Many of Teran’s raids were to bomb petroleum and oil targets. On his 20th mission, his group flew into heavy flak. At 27,000 feet the “Ronny Boy” was hit in the wing. Teran ordered the enlisted men to parachute out, then he and his pilot followed. Teran always thought all his men made it out, but at a recent POW convention he learned three had died in the explosion and were buried in the Netherlands.

He landed in a field, was caught by German soldiers, and taken to Stalag III, a POW camp for officers. During interrogation he was kicked in the back by a German soldier, permanently injuring his coccyx. Teran and other POWs then had to walk 60 km to French boxcars that would transport them to Stalag VII A. Many were suffering from frostbite, hypothermia, dysentery, and diarrhea. Teran had kidney problems from the water-based food. The conditions worsened when they were loaded on the rail cars. There was no way to dispose of human waste, and no food or water.
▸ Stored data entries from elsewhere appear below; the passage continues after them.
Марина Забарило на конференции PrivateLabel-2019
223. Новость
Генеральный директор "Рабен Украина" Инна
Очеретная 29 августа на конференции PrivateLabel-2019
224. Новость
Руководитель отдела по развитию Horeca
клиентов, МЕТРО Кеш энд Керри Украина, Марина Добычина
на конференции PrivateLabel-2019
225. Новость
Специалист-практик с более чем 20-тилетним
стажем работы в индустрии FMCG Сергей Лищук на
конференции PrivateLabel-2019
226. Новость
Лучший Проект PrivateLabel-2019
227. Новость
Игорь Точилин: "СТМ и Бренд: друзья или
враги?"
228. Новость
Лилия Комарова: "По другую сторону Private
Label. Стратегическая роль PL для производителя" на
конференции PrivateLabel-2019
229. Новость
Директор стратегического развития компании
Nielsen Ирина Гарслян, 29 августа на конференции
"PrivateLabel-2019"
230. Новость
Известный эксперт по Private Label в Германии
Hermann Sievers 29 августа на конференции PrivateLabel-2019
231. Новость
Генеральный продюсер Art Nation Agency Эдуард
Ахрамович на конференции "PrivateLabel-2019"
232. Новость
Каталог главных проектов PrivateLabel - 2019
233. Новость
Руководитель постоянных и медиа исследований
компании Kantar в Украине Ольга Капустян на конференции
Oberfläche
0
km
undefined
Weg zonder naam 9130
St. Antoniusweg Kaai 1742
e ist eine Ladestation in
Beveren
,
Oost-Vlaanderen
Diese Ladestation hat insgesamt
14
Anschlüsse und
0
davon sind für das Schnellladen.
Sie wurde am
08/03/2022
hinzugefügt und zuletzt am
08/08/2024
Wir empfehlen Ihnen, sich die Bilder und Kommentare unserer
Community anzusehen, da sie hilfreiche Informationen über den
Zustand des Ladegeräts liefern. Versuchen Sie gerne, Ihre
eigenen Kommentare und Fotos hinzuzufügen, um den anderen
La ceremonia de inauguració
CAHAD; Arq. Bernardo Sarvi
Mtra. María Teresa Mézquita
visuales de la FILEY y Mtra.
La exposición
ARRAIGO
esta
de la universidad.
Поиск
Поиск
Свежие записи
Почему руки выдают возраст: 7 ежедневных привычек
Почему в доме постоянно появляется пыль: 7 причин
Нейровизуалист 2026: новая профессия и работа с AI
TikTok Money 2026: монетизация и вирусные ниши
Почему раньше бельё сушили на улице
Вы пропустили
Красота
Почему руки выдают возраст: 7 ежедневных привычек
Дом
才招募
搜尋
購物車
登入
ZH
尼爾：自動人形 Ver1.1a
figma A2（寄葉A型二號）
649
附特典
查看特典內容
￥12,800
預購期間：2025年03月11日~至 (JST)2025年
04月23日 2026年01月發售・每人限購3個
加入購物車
Teran wasn’t allowed to receive or send mail because he did not cooperate with the interrogation. (Soldiers who gave the Germans personal information about themselves were permitted to receive mail, which in turn gave Germans vital intelligence.) Their food was black moldy bread made partly from sawdust, which caused many tragic illnesses. They didn’t know when they might be rescued. “Out of the gate in ’48” they’d say to each other in passing.

Patton’s Army liberated the POW camp on April 29, 1945. Teran was sent to rehab at camp “Lucky Strike” in France, and then home after the war ended in Europe on May 8, 1945.